Is this a bug that was introduced? My D6 sessions table has a column called sid, but not ssid.

Jens

dawehner’s picture

I think you need to use the alternative way to get to /update.php:

- Open settings.php with a text editor.

- Find the line that says:
$update_free_access = FALSE;

- Change it into:
$update_free_access = TRUE;

jelo’s picture

@dawehner: that doesn't make a difference, same error. Due to this error, I cannot test the patch provided here. I may just have to log a new issue with regard to the upgrade path and this error which I did not encounter when upgrading the site from a previous 6 version to a previous 7 version.

webchick’s picture

The update_fix_d7_requirements() function should be taking care of this. The code is at http://cgit.drupalcode.org/drupal/tree/includes/update.inc?h=7.x#n763.

There do seem to be some other people reporting this ssid problem at #1008352: Upgrade D6.20 to D7 fails with PDO Exception. Comment #57 there especially looks like a good list. In general, it seems to happen if you've tried to re-do the D6 -> D7 upgrade multiple times without restoring from clean D6 backup in between each run. None of the logic in that function will fire if it thinks the system's already been upgraded (has a system.schema value >= 7000).

David_Rothstein’s picture

@jelo, thanks for trying to test this!

Are you running updates over an https:// URL, by any chance? Looking through #1008352: Upgrade D6.20 to D7 fails with PDO Exception it seems like that's the actual condition that triggers the bug. The two possible workarounds are:

  1. Run updates over http:// instead, or
  2. Set $update_free_access = TRUE in settings.php and log out of the Drupal 6 site before running the updates so that you run them as the anonymous user (just changing settings.php by itself isn't enough).

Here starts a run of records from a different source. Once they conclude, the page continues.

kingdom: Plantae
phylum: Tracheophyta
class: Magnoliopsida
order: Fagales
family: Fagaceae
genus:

If this is the problem, we really should retitle the above issue to focus on it and up the priority to "Major". (I don't have time to test it right now, but I assume the fix would involve moving the code that's currently in update_fix_d7_requirements() to somewhere that runs a little earlier in the bootstrap.) But I don't believe it's related to this issue.

jelo’s picture

@webchick: the backup I am using has never been upgraded before and I get the error the first time hitting update.php.

David: that may be it. I did run it over https. I am on my way out on holiday. If I can find some time to fire up that old backup again, I will test it over http to check if I can get past this problem to test the patch from this issue.

webchick’s picture

Spoke to David today, he said there will not be a Sep. 2 bug fix release of D7. :( Earliest opportunity is now in October. He did say it could potentially be committed sooner than that, however.

David_Rothstein’s picture

Status: Reviewed & tested by the community » Fixed
Issue tags: +7.40 release notes

OK, people are really itching to get this committed and it has been RTBC for long enough. It would still be great to see real-world testing (feel free to post here with that even afterwards - would still be very helpful). But it looks like it's probably ready to go.

Therefore, committed to 7.x - thanks!

Above there was some discussion of having a handbook page about this issue (which could mention https://www.drupal.org/project/d6dupfix or other solutions as well). I'm not sure what the status of that is, but anyone should feel free to create one and if necessary we could link to it from somewhere within core (for example, a message displayed to sites that have this problem, as was suggested earlier).

Status: Fixed » Closed (fixed)

Automatically closed - issue fixed for 2 weeks with no activity.